> [REQUIRED ACTION]: In the comment on RIAA pricing, copy the passage between "When you start" and "for older releases).", inclusive, renaming "file-sharing sites" to "peer-to-peer networks".

Sure, this idea is pretty damn communist. Sure, artists can't have huge mansions anymore. However, it does two important things: listeners aren't criminals anymore, and the RIAA's price-gouging won't lure idiots like a lot of the trash on MTV because of the massive amounts of money involved.
Look at musicians over the course of history. Our society is an aberration in that Musicians are respected and paid as if they were royalty. Muisicians previously lived for two things: recognition and security, and my proposal offers just that. The life of a musician should be one that sacrafices the greedy pursuit of financial wealth for the satisfaction of making a meaningful contribution to society. The truly great musicians write music to express what is in themselves, and to share that with others, and they look to our screwed up system to ensure that they get to eat the next day. The RIAA has commercialized music beyond belief, thus uprooting the true factors that should drive a musician.
But there is another kind of evil that we must fear most... and that is the indifference of good men.
I think the problem the RIAA does not realize is the fact they are falling victim to the laws of economics--the invisible hand has slapped them hard.
When you start pricing album-length audio CD's at US$18 per disc in what amounts to a cartel-like situation customers are LESS likely to buy CD's produced by RIAA member companies because the customer thinks the record companies are gouging them for high prices. Anyone who's read up on basic microeconomics know that high cartel good prices encourage ways to undermine the cartel, hence the reason why file-sharing sites have become all the rage in the last four years.
If the RIAA had been a bit more enlightened they should have priced CD's at round US$11 per album-length disc, which would have drastically cut the economic incentive to pirate music. After all, is there rampant piracy of DVD's here in the USA? Of course not, given the fact that the MPAA allows DVD's to be sold at reasonable prices (US$20 per disc for new releases, US$15 or much less for older releases).

[Stored items]
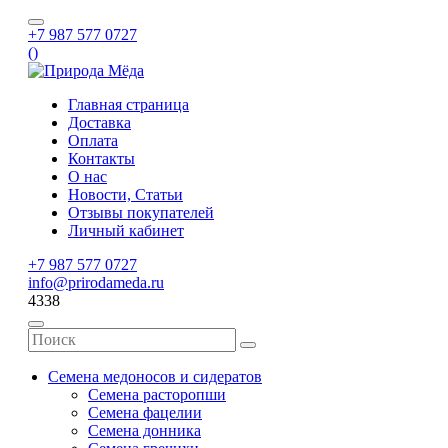
+7 987 577 0727
(
)
Главная страница
Доставка
Оплата
Контакты
О нас
Новости, Статьи
Отзывы покупателей
Личный кабинет
+7 987 577 0727
info@prirodameda.ru
4338
Семена медоносов и сидератов
Семена расторопши
Семена фацелии
Семена донника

> [SOLVED EXERCISE]:
When you start pricing album-length audio CD's at US$18 per disc in what amounts to a cartel-like situation customers are LESS likely to buy CD's produced by RIAA member companies because the customer thinks the record companies are gouging them for high prices. Anyone who's read up on basic microeconomics know that high cartel good prices encourage ways to undermine the cartel, hence the reason why peer-to-peer networks have become all the rage in the last four years.
If the RIAA had been a bit more enlightened they should have priced CD's at round US$11 per album-length disc, which would have drastically cut the economic incentive to pirate music. After all, is there rampant piracy of DVD's here in the USA? Of course not, given the fact that the MPAA allows DVD's to be sold at reasonable prices (US$20 per disc for new releases, US$15 or much less for older releases).